Data shown —
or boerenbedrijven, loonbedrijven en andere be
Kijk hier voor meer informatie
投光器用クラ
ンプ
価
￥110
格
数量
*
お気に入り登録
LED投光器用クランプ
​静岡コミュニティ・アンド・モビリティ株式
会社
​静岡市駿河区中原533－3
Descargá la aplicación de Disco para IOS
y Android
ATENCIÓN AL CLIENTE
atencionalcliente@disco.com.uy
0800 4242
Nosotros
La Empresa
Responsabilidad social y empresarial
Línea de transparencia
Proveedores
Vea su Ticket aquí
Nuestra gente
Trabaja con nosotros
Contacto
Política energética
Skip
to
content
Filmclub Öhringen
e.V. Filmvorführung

--

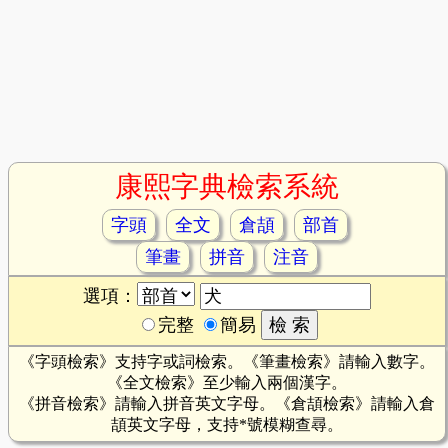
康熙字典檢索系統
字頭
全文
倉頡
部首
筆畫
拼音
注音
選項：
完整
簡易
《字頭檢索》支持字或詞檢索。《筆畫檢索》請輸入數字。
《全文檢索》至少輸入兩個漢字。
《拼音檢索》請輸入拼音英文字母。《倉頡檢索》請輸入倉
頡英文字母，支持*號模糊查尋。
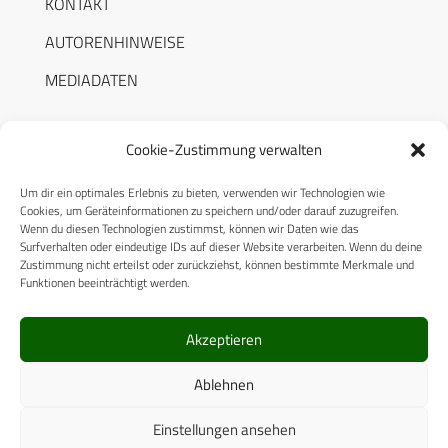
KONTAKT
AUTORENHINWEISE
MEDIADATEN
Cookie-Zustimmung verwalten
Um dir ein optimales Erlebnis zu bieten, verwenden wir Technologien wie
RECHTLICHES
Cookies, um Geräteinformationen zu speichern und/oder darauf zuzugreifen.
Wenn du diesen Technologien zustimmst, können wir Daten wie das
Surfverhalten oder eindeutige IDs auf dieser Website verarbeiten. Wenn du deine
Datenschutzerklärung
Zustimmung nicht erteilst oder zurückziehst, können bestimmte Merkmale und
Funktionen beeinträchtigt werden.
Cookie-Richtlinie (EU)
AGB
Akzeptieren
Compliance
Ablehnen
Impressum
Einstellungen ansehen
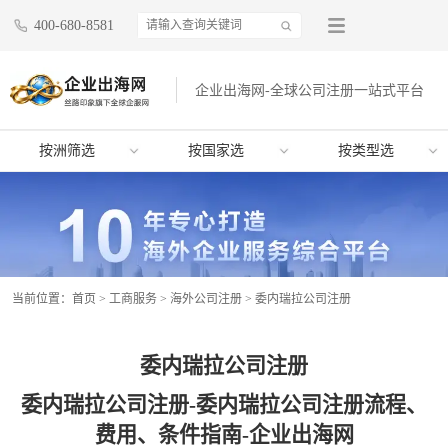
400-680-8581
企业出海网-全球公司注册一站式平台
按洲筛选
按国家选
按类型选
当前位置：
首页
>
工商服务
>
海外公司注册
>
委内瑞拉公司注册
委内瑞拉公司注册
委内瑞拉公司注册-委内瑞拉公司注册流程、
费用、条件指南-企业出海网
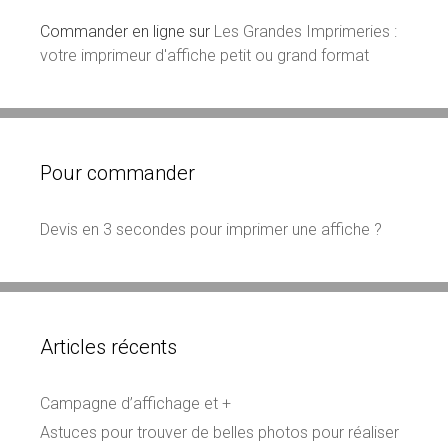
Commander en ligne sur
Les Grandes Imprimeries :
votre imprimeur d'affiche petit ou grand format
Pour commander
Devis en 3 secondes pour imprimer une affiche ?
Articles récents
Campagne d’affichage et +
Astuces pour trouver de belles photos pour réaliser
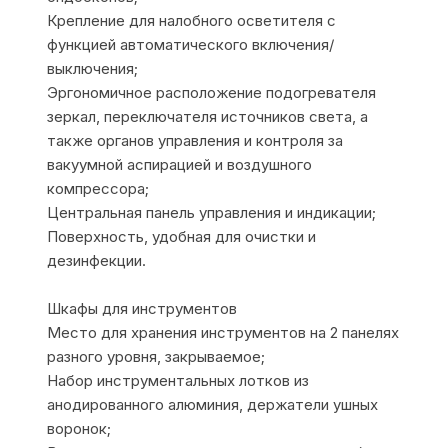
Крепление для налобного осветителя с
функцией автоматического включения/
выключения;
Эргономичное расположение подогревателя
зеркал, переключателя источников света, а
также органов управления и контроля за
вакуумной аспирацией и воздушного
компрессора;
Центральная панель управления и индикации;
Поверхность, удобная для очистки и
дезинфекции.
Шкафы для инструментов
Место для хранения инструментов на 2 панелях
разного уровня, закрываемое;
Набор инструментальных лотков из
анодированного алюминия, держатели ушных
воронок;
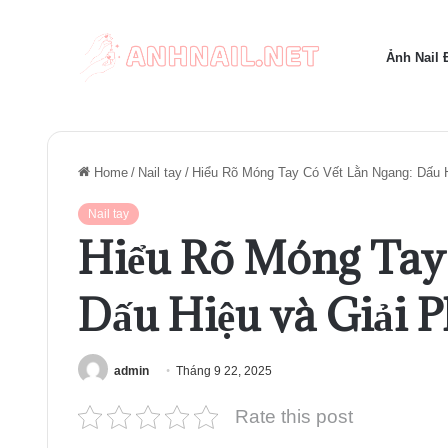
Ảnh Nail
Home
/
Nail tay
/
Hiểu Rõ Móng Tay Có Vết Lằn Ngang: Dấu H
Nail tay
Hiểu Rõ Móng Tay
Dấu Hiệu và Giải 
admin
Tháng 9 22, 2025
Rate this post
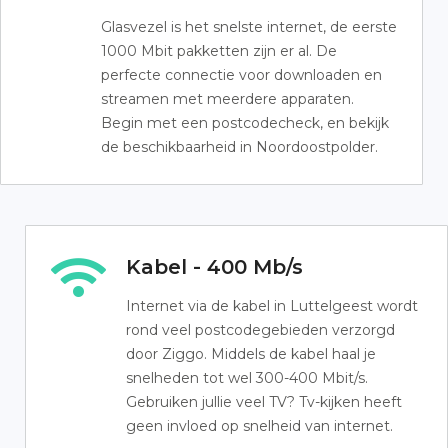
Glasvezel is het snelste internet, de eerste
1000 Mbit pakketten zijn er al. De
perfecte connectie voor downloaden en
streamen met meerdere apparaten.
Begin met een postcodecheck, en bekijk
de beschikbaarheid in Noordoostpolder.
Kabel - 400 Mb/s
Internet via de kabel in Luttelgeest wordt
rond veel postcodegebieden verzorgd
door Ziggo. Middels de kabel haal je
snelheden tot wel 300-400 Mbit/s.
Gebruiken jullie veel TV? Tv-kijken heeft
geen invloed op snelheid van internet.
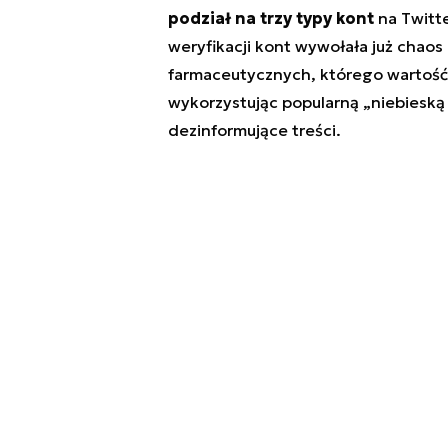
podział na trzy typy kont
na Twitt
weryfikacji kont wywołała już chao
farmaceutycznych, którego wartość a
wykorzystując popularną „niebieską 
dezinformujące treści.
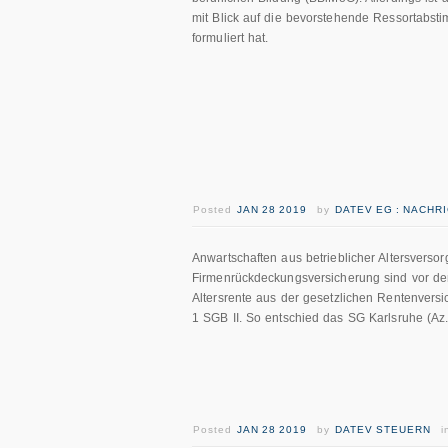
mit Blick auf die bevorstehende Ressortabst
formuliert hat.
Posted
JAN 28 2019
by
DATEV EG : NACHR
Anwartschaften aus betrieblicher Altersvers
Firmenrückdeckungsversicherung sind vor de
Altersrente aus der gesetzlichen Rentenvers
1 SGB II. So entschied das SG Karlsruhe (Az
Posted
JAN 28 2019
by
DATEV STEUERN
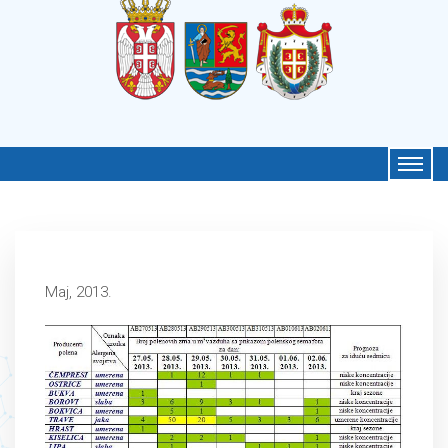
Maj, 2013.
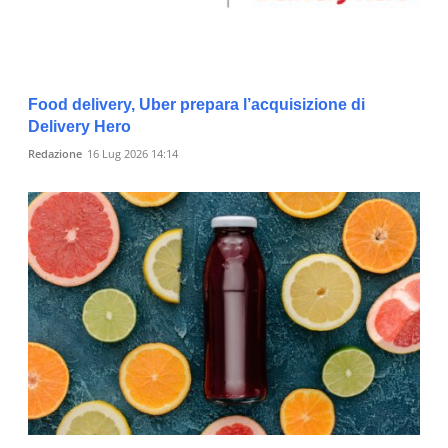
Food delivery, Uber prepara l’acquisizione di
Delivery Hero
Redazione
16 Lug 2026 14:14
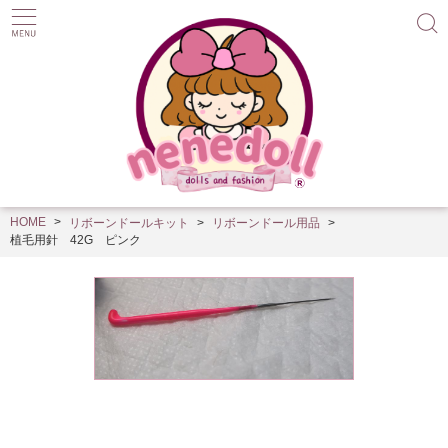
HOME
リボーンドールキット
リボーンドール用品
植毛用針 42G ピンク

* * *

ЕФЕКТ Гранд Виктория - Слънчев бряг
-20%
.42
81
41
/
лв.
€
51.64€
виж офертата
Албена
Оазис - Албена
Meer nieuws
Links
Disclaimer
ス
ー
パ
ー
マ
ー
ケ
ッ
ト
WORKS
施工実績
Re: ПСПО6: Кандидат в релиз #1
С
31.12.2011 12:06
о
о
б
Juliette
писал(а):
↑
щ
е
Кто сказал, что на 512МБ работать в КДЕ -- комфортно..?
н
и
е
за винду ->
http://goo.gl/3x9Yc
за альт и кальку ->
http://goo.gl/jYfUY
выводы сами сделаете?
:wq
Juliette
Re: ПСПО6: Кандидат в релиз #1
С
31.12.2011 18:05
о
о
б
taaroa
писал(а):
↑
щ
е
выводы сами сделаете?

Exercise — Without the pictures, set down the lines above from the line with "Центральная панель управления и индикации;" up to and including the line with "1000 Mbit pakketten zijn er al. De" exactly as they stand.

Task result —
Центральная панель управления и индикации;
Поверхность, удобная для очистки и
дезинфекции.
Шкафы для инструментов
Место для хранения инструментов на 2 панелях
разного уровня, закрываемое;
Набор инструментальных лотков из
анодированного алюминия, держатели ушных
воронок;
Ảnh Nail
Home
/
Nail tay
/
Hiểu Rõ Móng Tay Có Vết Lằn Ngang: Dấu H
Nail tay
Hiểu Rõ Móng Tay
Dấu Hiệu và Giải 
admin
Tháng 9 22, 2025
Rate this post
Glasvezel is het snelste internet, de eerste
1000 Mbit pakketten zijn er al. De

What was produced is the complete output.